Dead trigger. The Glock didn’t fire.
Christ.
The vehicle roared at her, bright, closing. She threw herself toward the side of the road. The Tahoe swept by. She spun, her heart jackrabbiting. Shined her Maglite on the Glock. Goddammit. The extractor port was fouled with muck from her muddy slide. It had caused a double feed. The gun was jammed.
She’d missed. Detrick was past.
The Tahoe continued downhill. Ahead of it lay the final switchback. She had only one more chance to shortcut down the hillside to the road below and stop him.
She stuck the slim flashlight in her mouth. Locked the Glock’s slide back and stripped the magazine. Racked the slide three times. Grabbed a fresh mag from her belt, inserted it, racked the slide again.
The round didn’t seat. She tap-racked, but the gun still felt wrong. God knew what was in the springs, the chamber, the barrel. She had neither the time nor the tools to clear the gun. She holstered it.
She threw a look at the receding Tahoe. It was almost at the switchback. She turned toward the shortcut, watching for the brake lights to come on.
They didn’t.
She blinked icy rain from her eyes. Under her ragged breath, she said, “Oh, Jesus.”
The Tahoe’s headlights caught the view ahead of it. Trees, a guardrail, yellow caution signs. It didn’t slow.
Good Christ. It swerved on the sleet-slick pavement and missed the turn.

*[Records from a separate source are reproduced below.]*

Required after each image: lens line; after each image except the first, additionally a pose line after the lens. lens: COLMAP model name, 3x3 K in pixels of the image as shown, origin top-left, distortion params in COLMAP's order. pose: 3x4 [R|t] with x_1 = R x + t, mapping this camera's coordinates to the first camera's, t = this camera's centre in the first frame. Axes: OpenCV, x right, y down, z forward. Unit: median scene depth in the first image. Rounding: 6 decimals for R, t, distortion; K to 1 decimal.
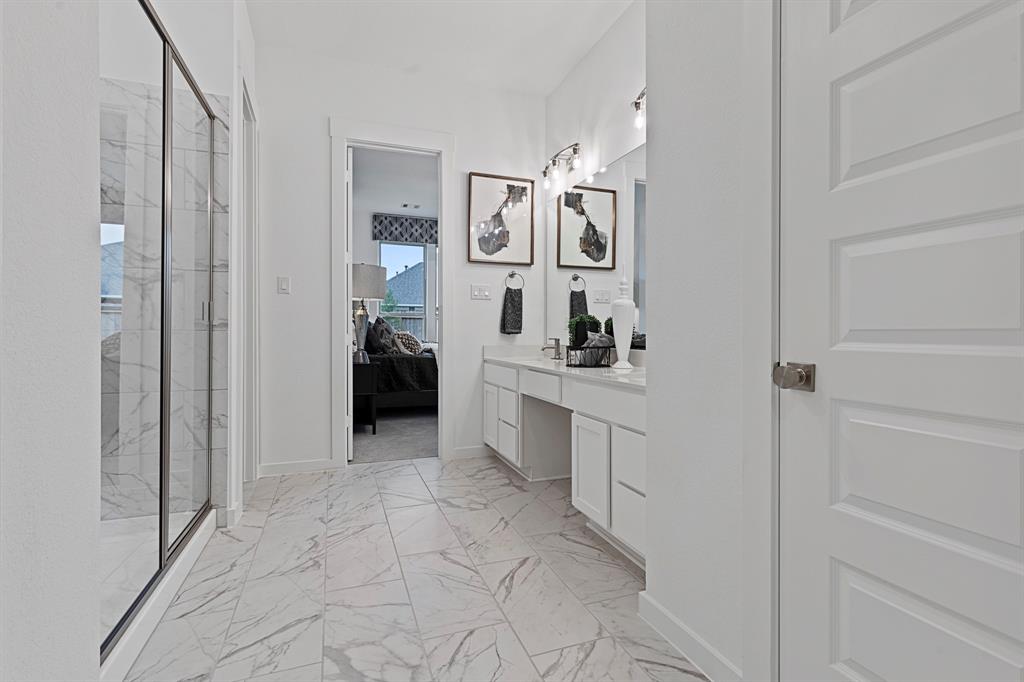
lens RADIAL K [[466.7, 0, 510.3], [0, 466.7, 335.9], [0, 0, 1]] dist [0.000066, -0.000045]
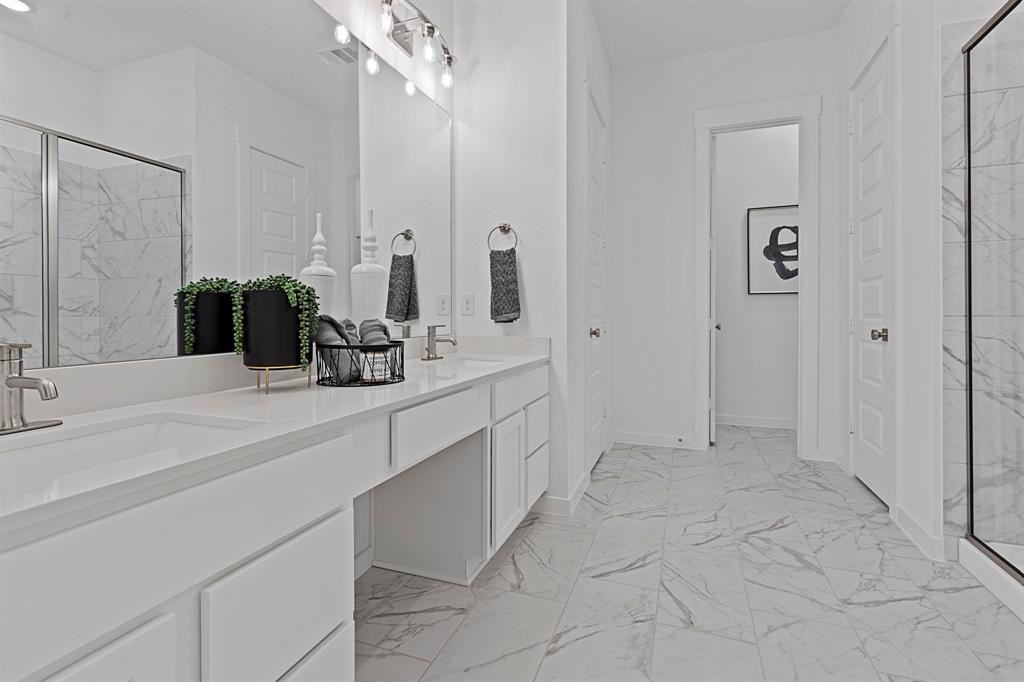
lens RADIAL K [[466.7, 0, 511.3], [0, 466.7, 315.1], [0, 0, 1]] dist [0.000066, -0.000045]
pose [[-0.749002, -0.004299, 0.662553, -0.516693], [0.001660, 0.999964, 0.008364, -0.022864], [-0.662565, 0.007365, -0.748968, 2.140463]]
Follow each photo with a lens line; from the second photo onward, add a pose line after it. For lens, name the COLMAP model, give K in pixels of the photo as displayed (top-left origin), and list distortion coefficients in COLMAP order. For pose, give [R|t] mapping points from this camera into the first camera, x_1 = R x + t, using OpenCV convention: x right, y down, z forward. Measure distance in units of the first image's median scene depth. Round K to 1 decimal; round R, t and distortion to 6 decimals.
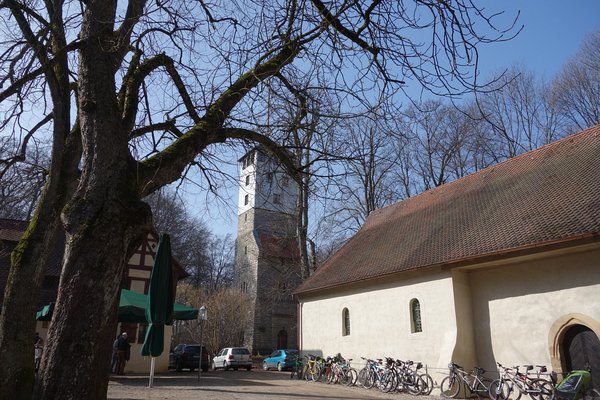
lens RADIAL K [[476.7, 0, 300.0], [0, 476.7, 199.4], [0, 0, 1]] dist [-0.002671, -0.001889]
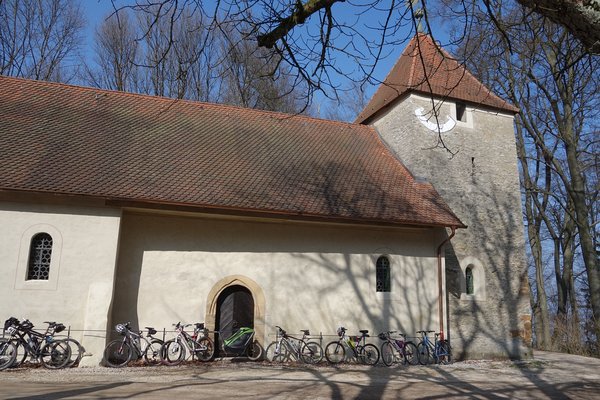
lens RADIAL K [[476.7, 0, 299.8], [0, 476.7, 200.8], [0, 0, 1]] dist [-0.002671, -0.001889]
pose [[0.199775, 0.206157, 0.957909, -0.432475], [-0.317426, 0.938512, -0.135782, 0.168846], [-0.927001, -0.276940, 0.252930, 0.590535]]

The noise was a shriek, a can opener slicing metal. The Tahoe cut a gash in the guardrail and plunged off the road.
• • •
Caitlin climbed around the torn section of the guardrail. Beyond it, the slope was plowed by the Tahoe’s plunge. The SUV had nose-dived down the hill, tearing through saplings and ferns. Below, in the
dark, she heard rushing water.
She swept her flashlight along the fall line on the hill. Tire tracks ran in two trenches down the slope. After sixty yards, they went ragged and disappeared into the darkness. She gritted her teeth. The Tahoe had veered and rolled.
She picked her way down the hill. The sound of rushing water grew wilder. She slid the last ten feet on slick earth and scrambled to a stop.
The Tahoe lay wrecked in a concrete storm channel that was raging with runoff.
Under the beam of her flashlight, whitecaps frothed. The water was breaking against the grille of the SUV. The vehicle lay half submerged, driver’s side down, the hood and roof facing her. One glaring headlight remained above water.
Caitlin breathed raggedly. Through the icy rain her breath wreathed her like smoke. The storm channel was twenty yards wide. Most days, water probably trickled along its center an inch deep. Tonight, a churning torrent splashed onto the channel’s angled banks. She swept the flashlight around the scene. Ten yards downstream from the Tahoe, the channel dropped precipitously to the main river. She could hear the thunder of tons of water crashing below.
“Oh, my hell.”
The SUV’s front wheel was lodged on debris. A tree limb, rebar, something. It was keeping the Tahoe from being swept away.
For now. The water in the channel was rising.
Caitlin aimed her flashlight at the Tahoe’s windshield. Water half filled the interior of the vehicle. Nobody was at the wheel.
Through the SUV’s sunroof, Caitlin saw Emily. The girl was clearly zip-tied to the interior handle of the rear passenger door, directly behind the driver’s seat. That door lay against the bottom of the storm channel. With the water at the midline of the vehicle, Emily could barely keep her face above the surface. She was fighting for air.
Caitlin pulled out her phone, called Emmerich, gave him the location. “We need fire and rescue. Now.”
“Two minutes,” Emmerich said.
The water was lapping over Emily’s chin.
“She doesn’t have two minutes.” She couldn’t wait for fire and rescue.